Several things can reset the cache without any obvious notification.

Switch model: Because caching relies on prefix matching and each model has its own cache, switching models will cause the next request to reload the full history without any cache hits.

The "Opus plan" mode: This setting uses Opus during the planning phase and Sonnet during the execution phase. I previously recommended it in some token optimization videos for good reason. However, it’s important to understand that each switch between plans is essentially a model switch, meaning the cache must be rebuilt. Over the long term, it still helps extend your session quota, but you should be aware of what’s happening underneath.

It is possible to edit CLAUDE.md mid-session: this change will not take effect immediately and will only apply after the next restart. Therefore, the currently running cache will not be affected.

My Free Token Dashboard

The screenshot I showed earlier is from a token dashboard.

This is a very simple GitHub repository. You give the link to Claude Code, and it will deploy locally on localhost, then it will read all your past conversation records instead of starting from scratch. You’ll immediately see daily data for input, output, cache create, and cache read.
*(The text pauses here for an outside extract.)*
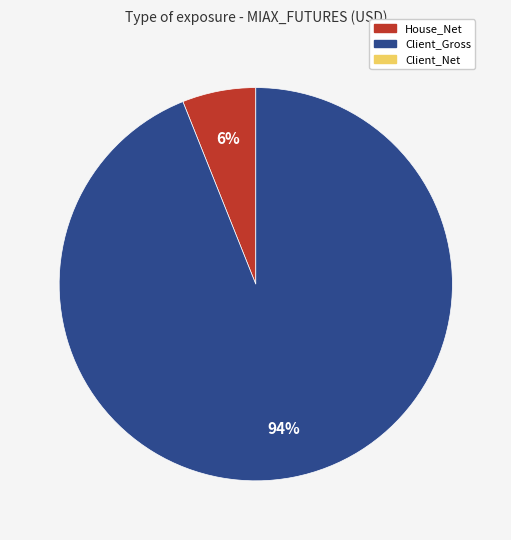

Is there a majority slice in this chart?

Yes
However, please note that this dashboard displays Token data from your local device. If you switch from a desktop to a laptop, the numbers may not be identical—each device has its own set of statistics.

Summary

Prompt caching is something that can be explored in great depth. Thariq’s article covers it more comprehensively—if you want the full picture, it’s worth reading.

But you don’t need to understand every detail to benefit from it. You just need to grasp the key 80/20: cached tokens cost 10 times less than regular tokens; Claude Code’s TTL is 1 hour; switching models breaks the cache; cleanly handing off between tasks is usually more cost-effective than continuing an old session until it expires.